Return only the lines from the start of the records through the line that contains "1: (560, 212, 3.37)", inclusive; leave out all pictures.

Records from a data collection
━━━━━━━━━━━━━━━━━━━━━━━━━━━━━━
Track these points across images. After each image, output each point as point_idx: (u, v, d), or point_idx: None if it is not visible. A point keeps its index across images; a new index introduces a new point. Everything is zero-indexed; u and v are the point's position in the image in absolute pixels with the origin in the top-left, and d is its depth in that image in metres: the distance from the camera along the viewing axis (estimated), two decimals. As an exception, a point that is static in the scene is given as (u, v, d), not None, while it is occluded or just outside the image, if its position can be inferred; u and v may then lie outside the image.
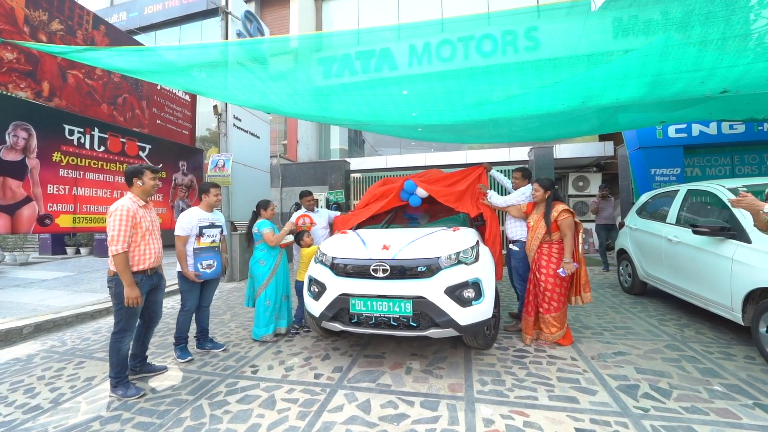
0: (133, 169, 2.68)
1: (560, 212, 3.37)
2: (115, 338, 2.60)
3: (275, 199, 9.65)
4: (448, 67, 2.72)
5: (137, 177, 2.67)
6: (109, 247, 2.47)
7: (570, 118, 5.14)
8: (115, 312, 2.58)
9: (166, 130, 6.46)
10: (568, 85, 3.02)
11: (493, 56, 2.70)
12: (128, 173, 2.67)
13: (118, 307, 2.55)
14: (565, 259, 3.26)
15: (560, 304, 3.33)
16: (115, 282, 2.51)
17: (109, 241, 2.46)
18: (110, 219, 2.46)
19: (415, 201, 4.07)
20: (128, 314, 2.57)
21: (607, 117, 5.14)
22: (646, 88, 2.97)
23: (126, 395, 2.61)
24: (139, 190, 2.67)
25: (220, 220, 3.56)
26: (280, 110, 4.38)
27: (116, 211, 2.46)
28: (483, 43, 2.55)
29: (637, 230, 4.91)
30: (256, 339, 3.76)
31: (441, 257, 2.84)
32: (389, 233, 3.45)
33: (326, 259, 3.14)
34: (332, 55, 2.98)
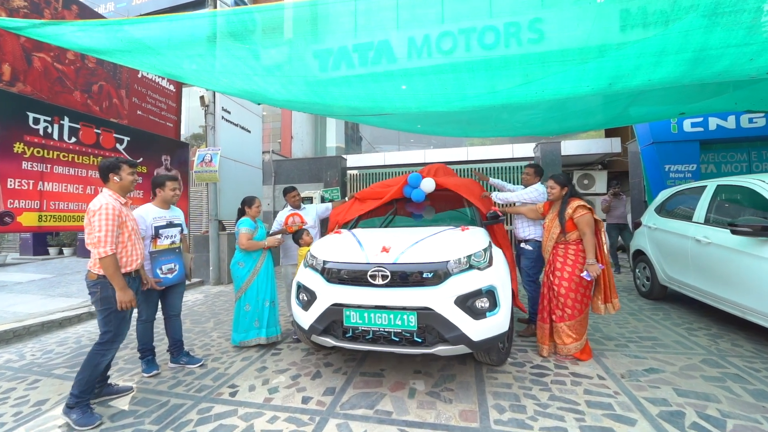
0: (108, 164, 2.41)
1: (575, 208, 3.01)
2: (99, 349, 2.30)
3: (267, 196, 9.22)
4: (448, 60, 2.54)
5: (113, 172, 2.41)
6: (94, 249, 2.22)
7: (579, 110, 4.81)
8: (102, 320, 2.30)
9: (147, 122, 6.01)
10: (596, 64, 2.63)
11: (495, 49, 2.47)
12: (103, 168, 2.40)
13: (106, 314, 2.29)
14: (588, 261, 2.90)
15: (576, 312, 2.96)
16: (100, 286, 2.27)
17: (95, 243, 2.21)
18: (95, 218, 2.22)
19: (418, 195, 3.64)
20: (119, 320, 2.33)
21: (621, 108, 4.79)
22: (685, 66, 2.57)
23: (80, 423, 2.19)
24: (116, 186, 2.42)
25: (179, 218, 3.18)
26: (272, 98, 3.95)
27: (101, 210, 2.23)
28: (485, 35, 2.38)
29: (657, 230, 4.54)
30: (234, 344, 3.47)
31: (450, 261, 2.43)
32: (389, 233, 3.04)
33: (317, 263, 2.73)
34: (329, 47, 2.80)
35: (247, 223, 3.66)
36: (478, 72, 2.78)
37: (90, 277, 2.31)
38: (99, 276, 2.28)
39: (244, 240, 3.51)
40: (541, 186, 3.69)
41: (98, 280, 2.28)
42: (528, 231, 3.65)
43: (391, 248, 2.55)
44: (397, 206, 3.87)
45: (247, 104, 7.86)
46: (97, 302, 2.29)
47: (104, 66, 5.22)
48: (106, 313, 2.29)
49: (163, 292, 3.01)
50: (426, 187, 3.66)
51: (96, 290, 2.29)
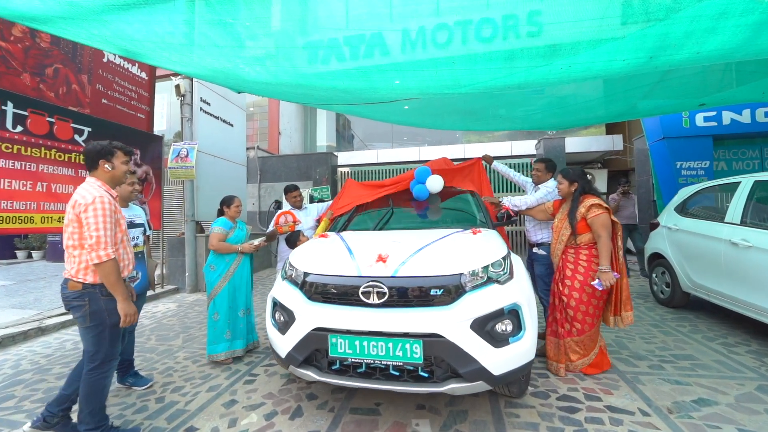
0: (100, 148, 1.99)
1: (589, 207, 2.61)
2: (97, 375, 1.91)
3: (252, 195, 8.62)
4: (444, 53, 2.38)
5: (105, 158, 1.99)
6: (90, 252, 1.82)
7: (582, 103, 4.40)
8: (92, 339, 1.90)
9: (114, 112, 5.39)
10: (638, 33, 2.16)
11: (493, 42, 2.26)
12: (92, 152, 1.98)
13: (97, 331, 1.89)
14: (601, 267, 2.51)
15: (586, 326, 2.60)
16: (88, 297, 1.87)
17: (91, 245, 1.81)
18: (88, 214, 1.82)
19: (420, 192, 3.11)
20: (114, 338, 1.96)
21: (633, 102, 4.39)
22: (746, 32, 2.11)
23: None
24: (106, 175, 2.01)
25: (140, 217, 2.81)
26: (253, 80, 3.42)
27: (96, 204, 1.83)
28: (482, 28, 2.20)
29: (680, 231, 4.11)
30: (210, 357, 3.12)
31: (464, 274, 1.93)
32: (386, 237, 2.52)
33: (296, 274, 2.20)
34: (319, 39, 2.59)
35: (222, 223, 3.24)
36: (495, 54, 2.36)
37: (72, 287, 1.87)
38: (86, 285, 1.86)
39: (214, 240, 3.13)
40: (553, 184, 3.26)
41: (85, 291, 1.86)
42: (542, 234, 3.24)
43: (389, 257, 2.04)
44: (394, 201, 3.36)
45: (229, 96, 7.28)
46: (84, 318, 1.87)
47: (60, 46, 4.60)
48: (98, 330, 1.88)
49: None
50: (432, 185, 3.14)
51: (82, 303, 1.86)
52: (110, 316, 1.90)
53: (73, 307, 1.88)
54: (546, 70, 2.55)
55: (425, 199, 3.16)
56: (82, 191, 1.88)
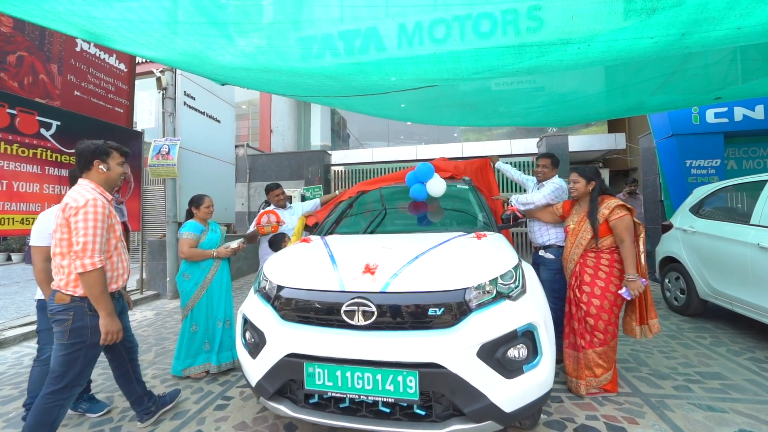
0: (94, 147, 1.86)
1: (613, 209, 2.38)
2: (54, 400, 1.69)
3: (242, 195, 8.25)
4: (442, 49, 2.29)
5: (100, 159, 1.86)
6: (76, 260, 1.66)
7: (588, 98, 4.13)
8: (63, 358, 1.70)
9: (88, 105, 5.02)
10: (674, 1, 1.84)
11: (492, 37, 2.16)
12: (86, 152, 1.84)
13: (73, 350, 1.71)
14: (627, 275, 2.28)
15: (609, 336, 2.34)
16: (74, 312, 1.71)
17: (78, 251, 1.66)
18: (78, 218, 1.68)
19: (419, 192, 2.76)
20: (89, 359, 1.77)
21: (640, 98, 4.12)
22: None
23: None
24: (100, 177, 1.87)
25: None
26: (231, 67, 3.09)
27: (88, 207, 1.69)
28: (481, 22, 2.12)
29: (697, 234, 3.80)
30: (176, 374, 2.81)
31: (469, 289, 1.59)
32: (376, 243, 2.18)
33: (269, 287, 1.86)
34: (312, 34, 2.51)
35: (191, 227, 2.89)
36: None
37: (59, 299, 1.71)
38: (74, 299, 1.71)
39: (184, 247, 2.80)
40: (561, 181, 3.00)
41: (71, 305, 1.71)
42: (548, 235, 2.95)
43: (379, 267, 1.70)
44: (387, 201, 3.02)
45: (216, 90, 6.93)
46: (64, 334, 1.70)
47: (25, 32, 4.23)
48: (74, 348, 1.71)
49: None
50: (434, 188, 2.78)
51: (66, 318, 1.69)
52: (92, 335, 1.74)
53: (56, 320, 1.72)
54: (561, 51, 2.23)
55: (422, 200, 2.81)
56: (74, 194, 1.73)
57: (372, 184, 3.47)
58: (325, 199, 3.99)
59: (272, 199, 3.65)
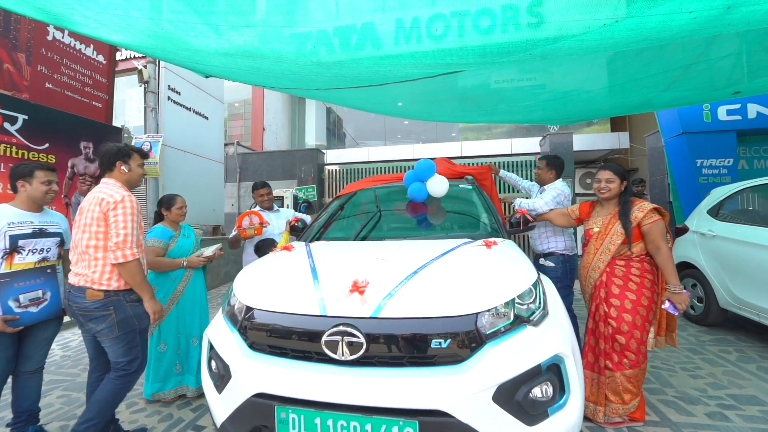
0: (116, 149, 1.94)
1: (647, 212, 2.11)
2: (127, 381, 1.85)
3: (231, 196, 7.90)
4: (439, 45, 2.24)
5: (122, 160, 1.94)
6: (117, 252, 1.74)
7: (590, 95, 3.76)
8: (125, 347, 1.82)
9: (62, 99, 4.67)
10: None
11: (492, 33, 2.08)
12: (109, 153, 1.93)
13: (129, 338, 1.83)
14: (671, 287, 2.02)
15: (641, 357, 2.06)
16: (113, 306, 1.78)
17: (118, 243, 1.74)
18: (117, 212, 1.77)
19: (418, 192, 2.42)
20: (143, 343, 1.95)
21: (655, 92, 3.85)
22: None
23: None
24: (123, 177, 1.95)
25: (57, 224, 2.17)
26: (206, 52, 2.79)
27: (126, 203, 1.80)
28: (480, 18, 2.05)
29: (717, 238, 3.52)
30: (147, 398, 2.51)
31: (482, 313, 1.28)
32: (368, 252, 1.86)
33: (237, 308, 1.53)
34: (307, 30, 2.40)
35: (158, 233, 2.53)
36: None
37: (92, 296, 1.74)
38: (108, 293, 1.77)
39: (149, 256, 2.41)
40: (563, 186, 2.83)
41: (108, 300, 1.77)
42: (549, 242, 2.80)
43: (369, 285, 1.37)
44: (382, 202, 2.70)
45: (204, 86, 6.60)
46: (112, 328, 1.77)
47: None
48: (129, 337, 1.83)
49: (19, 335, 1.97)
50: (435, 187, 2.46)
51: (107, 313, 1.76)
52: (140, 322, 1.86)
53: (94, 318, 1.76)
54: (582, 30, 1.93)
55: (422, 201, 2.49)
56: (107, 190, 1.80)
57: (365, 183, 3.16)
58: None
59: (257, 199, 3.33)
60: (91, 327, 1.78)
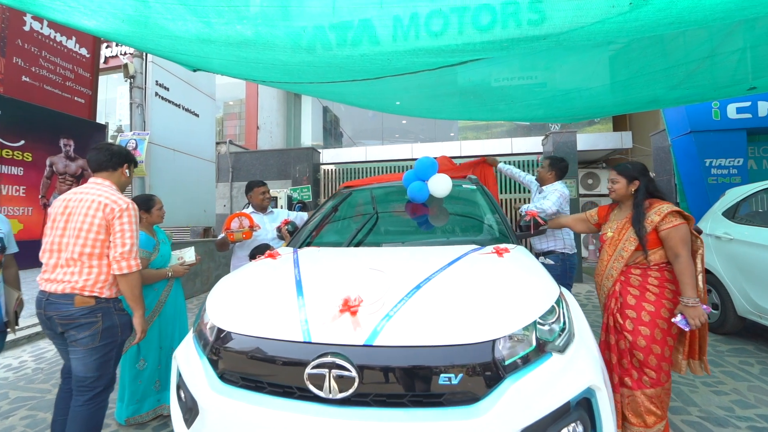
0: (127, 152, 1.92)
1: (665, 216, 1.88)
2: (98, 403, 1.70)
3: (224, 196, 7.65)
4: (438, 43, 2.17)
5: (130, 164, 1.91)
6: (122, 262, 1.66)
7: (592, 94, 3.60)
8: (97, 361, 1.67)
9: (40, 94, 4.42)
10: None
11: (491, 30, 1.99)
12: (122, 153, 1.88)
13: (106, 351, 1.69)
14: (685, 300, 1.78)
15: (663, 374, 1.85)
16: (102, 313, 1.68)
17: (124, 253, 1.66)
18: (123, 219, 1.69)
19: (419, 192, 2.17)
20: (117, 359, 1.79)
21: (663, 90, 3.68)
22: None
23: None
24: (121, 180, 1.88)
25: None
26: (180, 38, 2.56)
27: (131, 210, 1.73)
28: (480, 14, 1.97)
29: (734, 242, 3.32)
30: (120, 422, 2.26)
31: (500, 340, 1.05)
32: (363, 261, 1.63)
33: (208, 328, 1.30)
34: (303, 25, 2.28)
35: (142, 242, 2.24)
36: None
37: (81, 303, 1.66)
38: (99, 300, 1.69)
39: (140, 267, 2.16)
40: (563, 187, 2.73)
41: (98, 306, 1.69)
42: (549, 241, 2.72)
43: (364, 304, 1.14)
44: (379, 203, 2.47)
45: (194, 82, 6.35)
46: (94, 337, 1.67)
47: (-43, 6, 3.63)
48: (107, 349, 1.72)
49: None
50: (437, 187, 2.22)
51: (94, 320, 1.68)
52: (122, 333, 1.77)
53: (79, 325, 1.66)
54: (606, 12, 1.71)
55: (423, 202, 2.26)
56: (108, 194, 1.71)
57: (372, 181, 2.96)
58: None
59: (255, 199, 3.06)
60: (72, 334, 1.67)
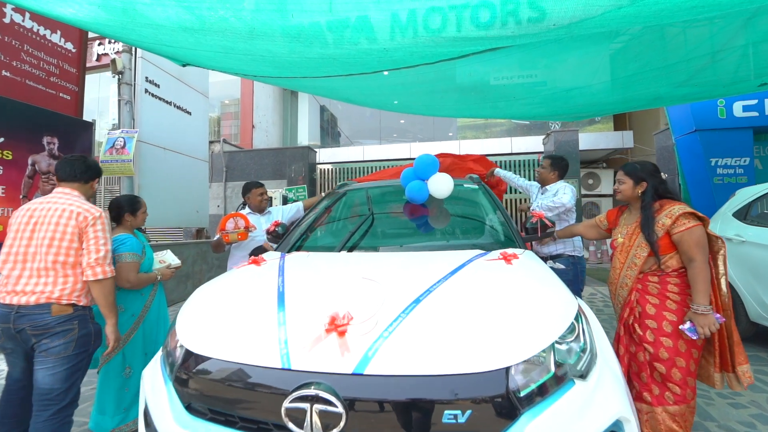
0: (99, 167, 1.94)
1: (677, 218, 1.75)
2: (64, 416, 1.64)
3: (217, 196, 7.47)
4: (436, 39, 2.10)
5: (98, 177, 1.94)
6: (97, 268, 1.66)
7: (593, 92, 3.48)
8: (67, 372, 1.63)
9: (22, 89, 4.22)
10: None
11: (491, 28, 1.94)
12: (95, 167, 1.90)
13: (77, 360, 1.66)
14: (695, 307, 1.66)
15: (688, 390, 1.70)
16: (78, 321, 1.66)
17: (97, 258, 1.67)
18: (97, 227, 1.71)
19: (418, 192, 1.98)
20: (85, 369, 1.76)
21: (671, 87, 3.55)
22: None
23: None
24: (88, 193, 1.87)
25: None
26: (160, 26, 2.41)
27: (102, 219, 1.74)
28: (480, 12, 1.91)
29: (747, 244, 3.19)
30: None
31: (514, 367, 0.89)
32: (354, 269, 1.47)
33: (177, 348, 1.13)
34: (299, 23, 2.20)
35: (132, 245, 2.11)
36: None
37: (58, 311, 1.61)
38: (77, 307, 1.66)
39: (131, 274, 2.06)
40: (563, 187, 2.64)
41: (76, 314, 1.66)
42: (557, 243, 2.57)
43: (354, 322, 0.98)
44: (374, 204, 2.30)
45: (186, 78, 6.17)
46: (68, 345, 1.62)
47: (-69, -5, 3.44)
48: (78, 360, 1.67)
49: None
50: (438, 187, 2.04)
51: (69, 328, 1.63)
52: (95, 342, 1.76)
53: (54, 333, 1.64)
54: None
55: (422, 203, 2.09)
56: (78, 203, 1.73)
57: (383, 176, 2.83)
58: (309, 203, 3.35)
59: (253, 200, 3.01)
60: (44, 344, 1.62)
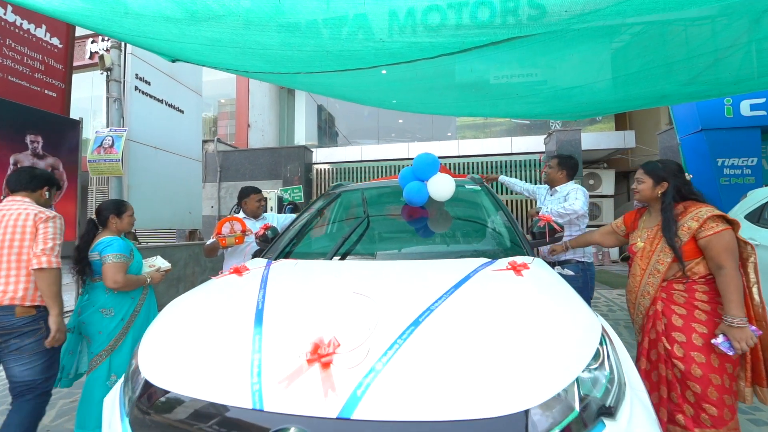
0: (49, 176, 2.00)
1: (704, 221, 1.60)
2: (45, 399, 1.83)
3: (211, 197, 7.29)
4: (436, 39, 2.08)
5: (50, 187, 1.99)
6: (42, 257, 1.71)
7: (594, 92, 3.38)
8: (46, 363, 1.80)
9: (4, 85, 4.05)
10: None
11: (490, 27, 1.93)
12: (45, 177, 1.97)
13: (52, 353, 1.83)
14: (728, 318, 1.52)
15: (725, 411, 1.54)
16: (44, 320, 1.77)
17: (44, 249, 1.73)
18: (48, 224, 1.79)
19: (417, 194, 1.82)
20: (59, 358, 1.93)
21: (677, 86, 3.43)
22: None
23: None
24: (40, 201, 1.92)
25: None
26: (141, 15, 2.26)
27: (57, 221, 1.85)
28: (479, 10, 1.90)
29: (761, 247, 3.05)
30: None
31: (534, 410, 0.73)
32: (345, 280, 1.31)
33: (135, 378, 0.97)
34: (295, 21, 2.16)
35: (119, 246, 2.07)
36: None
37: (23, 313, 1.69)
38: (39, 308, 1.76)
39: (119, 275, 2.00)
40: (573, 188, 2.52)
41: (40, 314, 1.76)
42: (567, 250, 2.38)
43: (341, 350, 0.82)
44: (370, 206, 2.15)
45: (178, 75, 6.01)
46: (39, 342, 1.74)
47: None
48: (54, 351, 1.83)
49: None
50: (439, 189, 1.88)
51: (37, 327, 1.75)
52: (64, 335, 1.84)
53: (23, 333, 1.73)
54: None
55: (421, 205, 1.93)
56: (34, 207, 1.82)
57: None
58: None
59: (250, 206, 2.94)
60: (14, 343, 1.71)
━━━━━━━━━━━━━━━━━━━━━━━━━━━━━━
Response to this exercise ->
Track these points across images. After each image, output each point as point_idx: (u, v, d), or point_idx: None if it is not visible. A point keeps its index across images; a new index introduces a new point. Everything is zero-indexed; u and v are the point's position in the image in absolute pixels with the origin in the top-left, and d is its depth in that image in metres: the distance from the camera along the viewing axis (estimated), two decimals. As an exception, a point that is static in the scene is given as (u, v, d), not None, while it is occluded or just outside the image, if its position can be inferred; u and v may then lie outside the image.
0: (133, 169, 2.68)
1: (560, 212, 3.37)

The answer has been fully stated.